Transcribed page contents
--*--

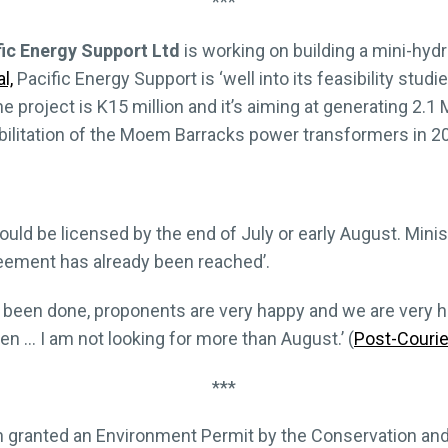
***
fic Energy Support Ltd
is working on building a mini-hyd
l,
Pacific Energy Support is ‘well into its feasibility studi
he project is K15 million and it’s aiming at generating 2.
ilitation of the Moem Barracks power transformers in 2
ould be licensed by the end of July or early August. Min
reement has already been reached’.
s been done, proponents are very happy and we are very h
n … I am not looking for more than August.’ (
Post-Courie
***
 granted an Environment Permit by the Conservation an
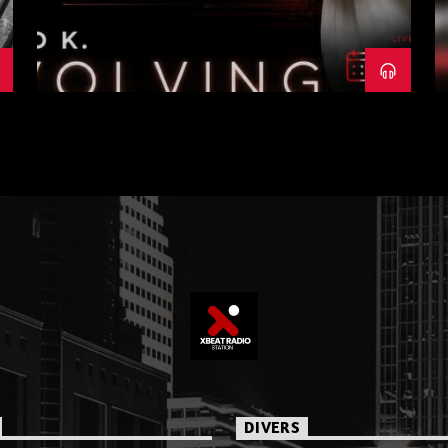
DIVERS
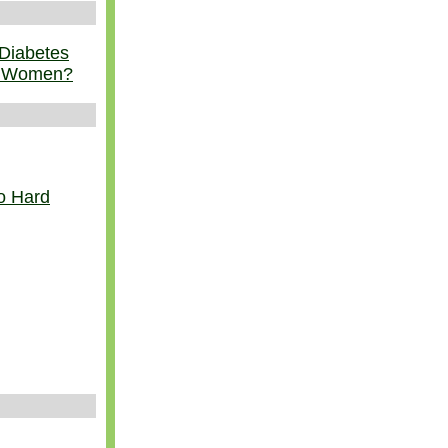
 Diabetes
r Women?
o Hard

--*--

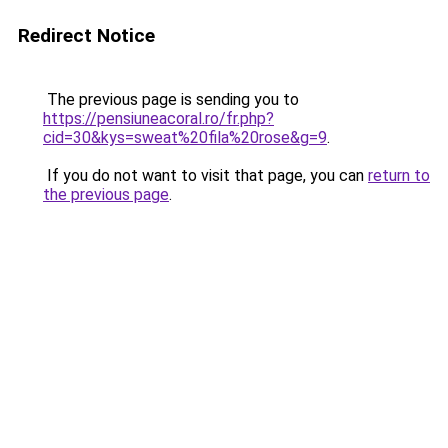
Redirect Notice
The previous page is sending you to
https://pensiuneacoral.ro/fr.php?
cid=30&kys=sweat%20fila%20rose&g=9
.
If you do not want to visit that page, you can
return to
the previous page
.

--*--

=== Work instruction ===
The expected answer is every line in the data above that carries the string "previous".

=== Exercise answer ===
The previous page is sending you to
the previous page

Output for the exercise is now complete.